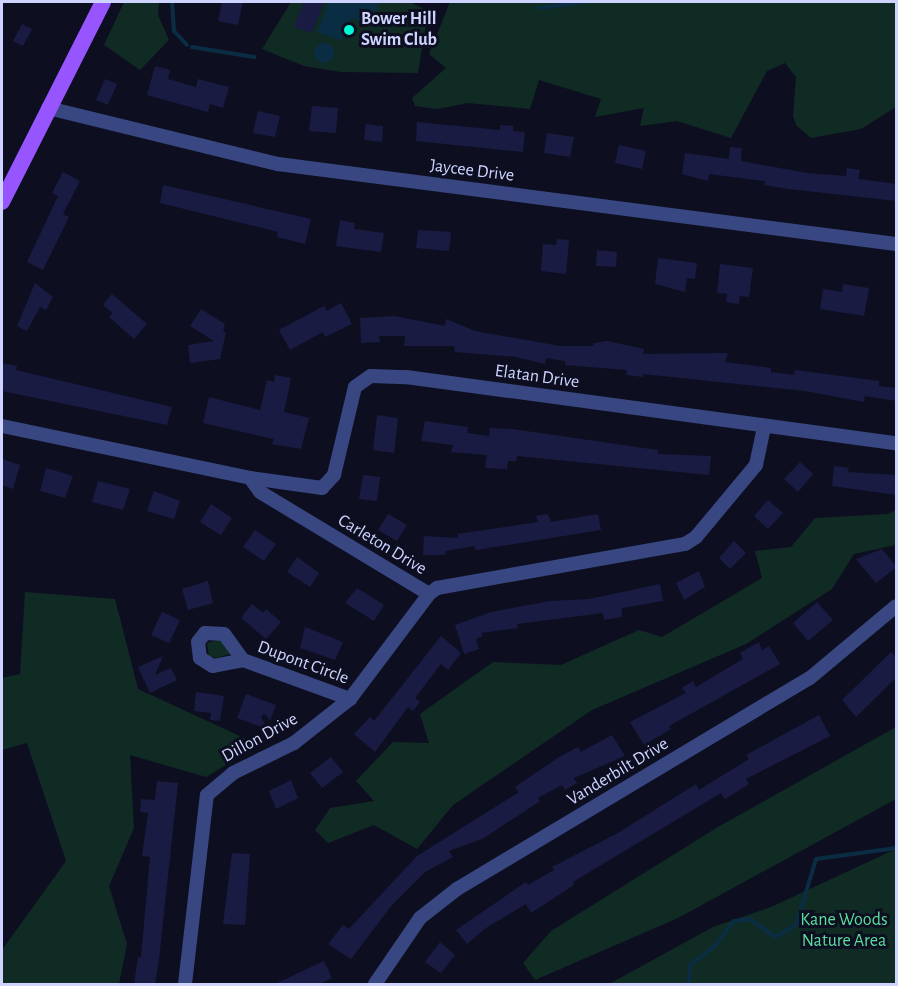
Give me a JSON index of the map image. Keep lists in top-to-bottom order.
{
  "streets": {
    "street": [
      "Jaycee Drive",
      "Elatan Drive",
      "Carleton Drive",
      "Dupont Circle",
      "Dillon Drive",
      "Vanderbilt Drive"
    ]
  },
  "crossings": [
    ["Elatan Drive", "Carleton Drive"],
    ["Carleton Drive", "Dillon Drive"],
    ["Dupont Circle", "Dillon Drive"]
  ],
  "parks": ["Kane Woods Nature Area"],
  "places": ["Bower Hill Swim Club"]
}
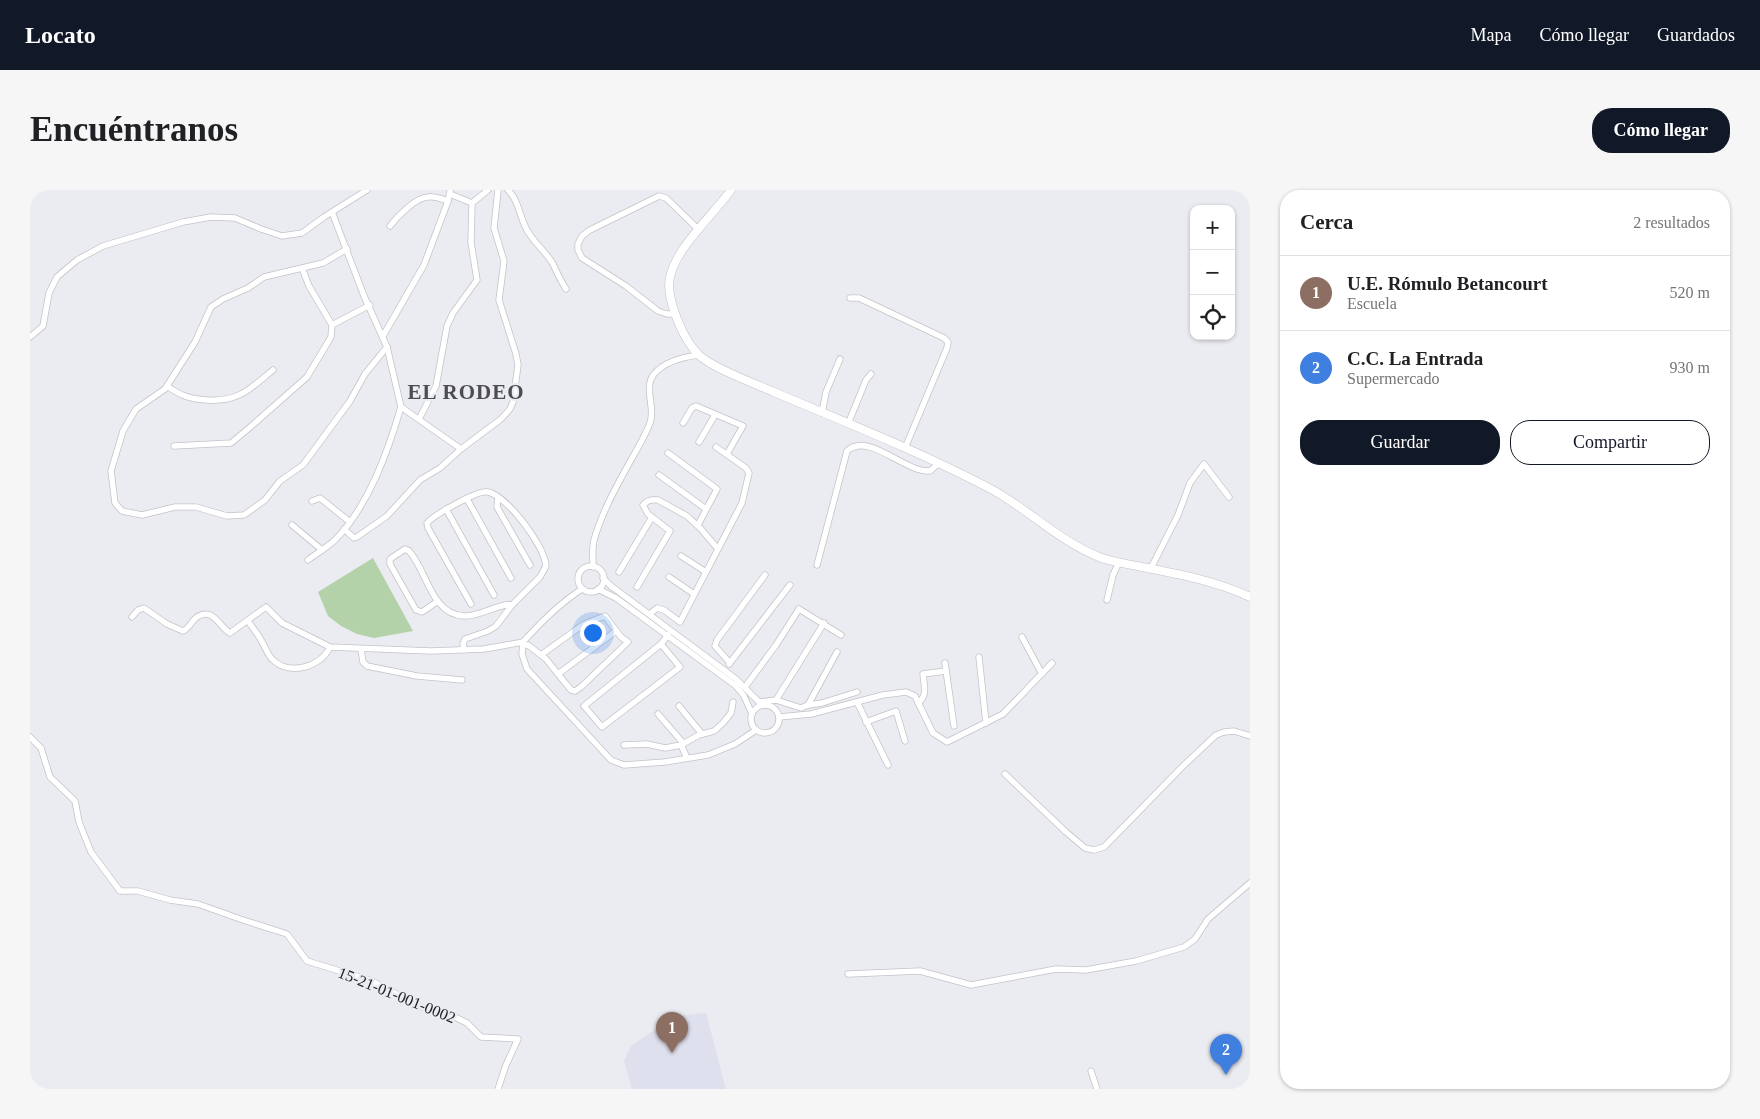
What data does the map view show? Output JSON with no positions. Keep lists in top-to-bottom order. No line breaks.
{"streets":{"street":["15-21-01-001-0002"]},"districts":["EL RODEO"],"page":{"header":"Locato","nav":["Mapa","Cómo llegar","Guardados"],"buttons":["Cómo llegar",["Guardar","Compartir"]],"title":"Encuéntranos","heading":["Cerca","2 resultados"],"map_buttons":["+","−"],"list":[{"mark":"1","name":"U.E. Rómulo Betancourt","note":"Escuela","value":"520 m"},{"mark":"2","name":"C.C. La Entrada","note":"Supermercado","value":"930 m"}],"pins":["1","2"]}}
+++
Your task is to reproduce exactly the lines that begin at the line containing "What data does" and end at the final line of the data above.

Solution for this task =>
What data does the map view show? Output JSON with no positions. Keep lists in top-to-bottom order. No line breaks.
{"streets":{"street":["15-21-01-001-0002"]},"districts":["EL RODEO"],"page":{"header":"Locato","nav":["Mapa","Cómo llegar","Guardados"],"buttons":["Cómo llegar",["Guardar","Compartir"]],"title":"Encuéntranos","heading":["Cerca","2 resultados"],"map_buttons":["+","−"],"list":[{"mark":"1","name":"U.E. Rómulo Betancourt","note":"Escuela","value":"520 m"},{"mark":"2","name":"C.C. La Entrada","note":"Supermercado","value":"930 m"}],"pins":["1","2"]}}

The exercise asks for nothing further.